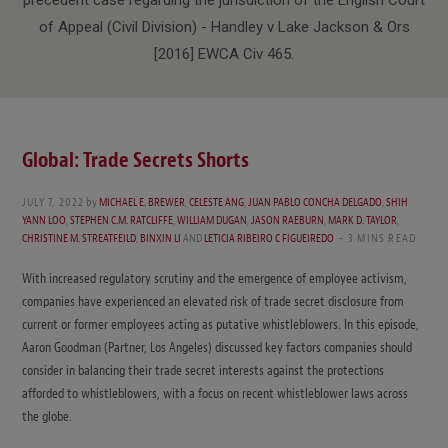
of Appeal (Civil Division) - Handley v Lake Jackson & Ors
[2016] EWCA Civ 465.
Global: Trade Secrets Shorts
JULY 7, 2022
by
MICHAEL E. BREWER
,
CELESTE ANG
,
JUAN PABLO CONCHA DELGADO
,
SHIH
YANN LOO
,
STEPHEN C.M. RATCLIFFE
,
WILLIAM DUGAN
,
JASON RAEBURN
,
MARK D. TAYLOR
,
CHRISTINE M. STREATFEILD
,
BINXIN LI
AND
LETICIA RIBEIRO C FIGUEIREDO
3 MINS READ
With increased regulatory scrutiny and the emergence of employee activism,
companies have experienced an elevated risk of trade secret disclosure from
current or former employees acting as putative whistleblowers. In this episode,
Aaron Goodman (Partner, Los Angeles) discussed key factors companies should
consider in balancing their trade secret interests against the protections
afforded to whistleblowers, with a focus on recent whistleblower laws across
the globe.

--------------------

◆ Exercise aim: Put each line of text read from the entries above into a JSON list of strings, one string per line, leaving out blank lines and the pictures.

◆ Solution:
[
  "of Appeal (Civil Division) - Handley v Lake Jackson & Ors",
  "[2016] EWCA Civ 465.",
  "Global: Trade Secrets Shorts",
  "JULY 7, 2022",
  "by",
  "MICHAEL E. BREWER",
  ",",
  "CELESTE ANG",
  ",",
  "JUAN PABLO CONCHA DELGADO",
  ",",
  "SHIH",
  "YANN LOO",
  ",",
  "STEPHEN C.M. RATCLIFFE",
  ",",
  "WILLIAM DUGAN",
  ",",
  "JASON RAEBURN",
  ",",
  "MARK D. TAYLOR",
  ",",
  "CHRISTINE M. STREATFEILD",
  ",",
  "BINXIN LI",
  "AND",
  "LETICIA RIBEIRO C FIGUEIREDO",
  "3 MINS READ",
  "With increased regulatory scrutiny and the emergence of employee activism,",
  "companies have experienced an elevated risk of trade secret disclosure from",
  "current or former employees acting as putative whistleblowers. In this episode,",
  "Aaron Goodman (Partner, Los Angeles) discussed key factors companies should",
  "consider in balancing their trade secret interests against the protections",
  "afforded to whistleblowers, with a focus on recent whistleblower laws across",
  "the globe."
]